I was raised in a Jewish household, so in all honesty that's all I knew. I really didn't know anything about the Christian faith. But even after that introduction, they welcomed me with open arms and I met amazing people there. When it came closer to the end of the year one of my really good friends told me that I should work at summer camp with her. She said that even though it was a Methodist summer camp, I would always be welcome. So even though I was nervous, I sent in my application.
To my surprise, I was hired as craft leader and photographer for that summer.
I went to camp that summer afraid of being different. I was terrified that my religion would ostracize me. But it didn't. At first I tried to keep my difference a secret, but when it eventually came out everyone was accepting and liked me all the same.
I fell in love with the camp, the campers, the staff members and who I was when I was there. I loved it so much that I reapplied the next year but as a counselor. Now that is a bit more complex. As counselor at this camp, we must have lesson time with the kids and talk about God and Jesus. So how do I do that, when I was raised Jewish? Well here comes the lesson in this story, BE RESPECTFUL OF OTHERS RELIGIONS. I was hired as a counselor not only for my love of the campers and camp but because I have respect for what everyone believes. I wasn't going to this Methodist camp to teach what I was raised to believe. I was going there to help my campers feel loved by God. I was there to help them find their faith or keep it. It had nothing to do with me. It had everything to do with my campers.
This leads me to my favorite part of this story. My campers. I'm not going to name any names whatsoever but pretty much, I love them all so much. Every single one of the, I don't even know how many I had. So many intense things happened this last summer but in all honesty? It was the most perfect, amazing summer of my life. I witnessed kids find hope. I saw them find friends that would last forever. I saw laughs that lead to tears of happiness. I saw lives being changed and the beauty of this camp in the eyes of my kids. What's so rewarding about this job is that. Seeing your kids happiness and growth.
The weirdest things have happened to me at camp. The most intense, stressful things, as well as the happiest times of my life.
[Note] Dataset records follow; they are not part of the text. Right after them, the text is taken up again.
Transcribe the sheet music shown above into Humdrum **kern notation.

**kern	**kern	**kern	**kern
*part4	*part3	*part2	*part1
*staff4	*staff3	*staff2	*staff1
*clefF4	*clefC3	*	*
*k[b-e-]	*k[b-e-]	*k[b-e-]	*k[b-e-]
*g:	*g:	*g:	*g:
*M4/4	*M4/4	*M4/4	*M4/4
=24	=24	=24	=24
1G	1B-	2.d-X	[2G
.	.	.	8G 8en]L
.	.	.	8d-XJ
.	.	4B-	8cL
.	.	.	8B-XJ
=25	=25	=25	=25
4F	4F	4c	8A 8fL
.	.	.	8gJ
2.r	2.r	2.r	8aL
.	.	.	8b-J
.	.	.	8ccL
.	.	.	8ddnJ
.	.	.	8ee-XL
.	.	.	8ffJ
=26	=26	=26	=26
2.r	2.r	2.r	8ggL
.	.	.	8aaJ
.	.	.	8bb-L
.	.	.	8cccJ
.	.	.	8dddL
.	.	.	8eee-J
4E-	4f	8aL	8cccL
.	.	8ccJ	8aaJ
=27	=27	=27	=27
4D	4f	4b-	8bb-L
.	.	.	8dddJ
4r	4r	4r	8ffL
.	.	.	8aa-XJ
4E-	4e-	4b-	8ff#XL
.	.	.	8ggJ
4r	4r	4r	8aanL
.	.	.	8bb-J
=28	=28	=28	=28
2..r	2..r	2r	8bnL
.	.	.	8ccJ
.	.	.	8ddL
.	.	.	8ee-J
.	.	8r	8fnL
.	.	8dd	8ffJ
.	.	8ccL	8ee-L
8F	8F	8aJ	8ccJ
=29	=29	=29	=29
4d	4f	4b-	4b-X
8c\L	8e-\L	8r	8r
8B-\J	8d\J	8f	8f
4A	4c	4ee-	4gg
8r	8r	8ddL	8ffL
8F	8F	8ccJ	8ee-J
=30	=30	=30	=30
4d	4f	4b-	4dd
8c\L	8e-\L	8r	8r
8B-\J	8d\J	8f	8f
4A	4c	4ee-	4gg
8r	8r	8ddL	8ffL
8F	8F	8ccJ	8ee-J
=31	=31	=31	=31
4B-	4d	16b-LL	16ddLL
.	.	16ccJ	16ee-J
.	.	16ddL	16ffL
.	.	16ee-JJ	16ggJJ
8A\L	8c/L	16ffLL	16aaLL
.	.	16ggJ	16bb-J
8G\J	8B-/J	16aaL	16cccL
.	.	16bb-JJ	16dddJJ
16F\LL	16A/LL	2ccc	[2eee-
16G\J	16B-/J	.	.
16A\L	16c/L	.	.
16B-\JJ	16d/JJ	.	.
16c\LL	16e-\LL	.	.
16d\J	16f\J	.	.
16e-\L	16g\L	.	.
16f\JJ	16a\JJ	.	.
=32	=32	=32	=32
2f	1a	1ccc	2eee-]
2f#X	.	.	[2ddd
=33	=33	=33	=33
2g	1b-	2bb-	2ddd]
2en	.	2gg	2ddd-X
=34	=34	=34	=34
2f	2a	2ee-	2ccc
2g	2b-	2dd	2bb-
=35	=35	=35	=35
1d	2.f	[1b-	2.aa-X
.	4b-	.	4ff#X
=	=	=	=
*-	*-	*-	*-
But there is one thing I will always remember about these times. I will remember that we all saw God at camp last summer. And even though it's a Christian camp and I was raised Jewish but later became pretty much without any belief, I saw God everywhere. I saw God in the trees, in the lake and in the buildings. I saw him in the staff and in the volunteers. But mostly, I saw him in the kids.
Now. Why did I tell you this story? It seems quite random. But in reality this kind of thing is so important right now. Especially with Donald Trump as our new president. Yeah I know. I didn't want to bring him up in this article either, but I can't just let this connection go. We need to respect each other’s religious beliefs. Just because I was raised Jewish, does not mean that a Christian's beliefs are wrong. And just because that woman on the bus, walking down the street, in the grocery store, or doing any other normal thing, is wearing a hijab does not make her a terrorist. It makes her a HUMAN. It makes her a PERSON. With rights just like you and me. I want there to be peace between us all and I want people of all religions be accepted and loved like I was as the different one working at a Christian summer camp.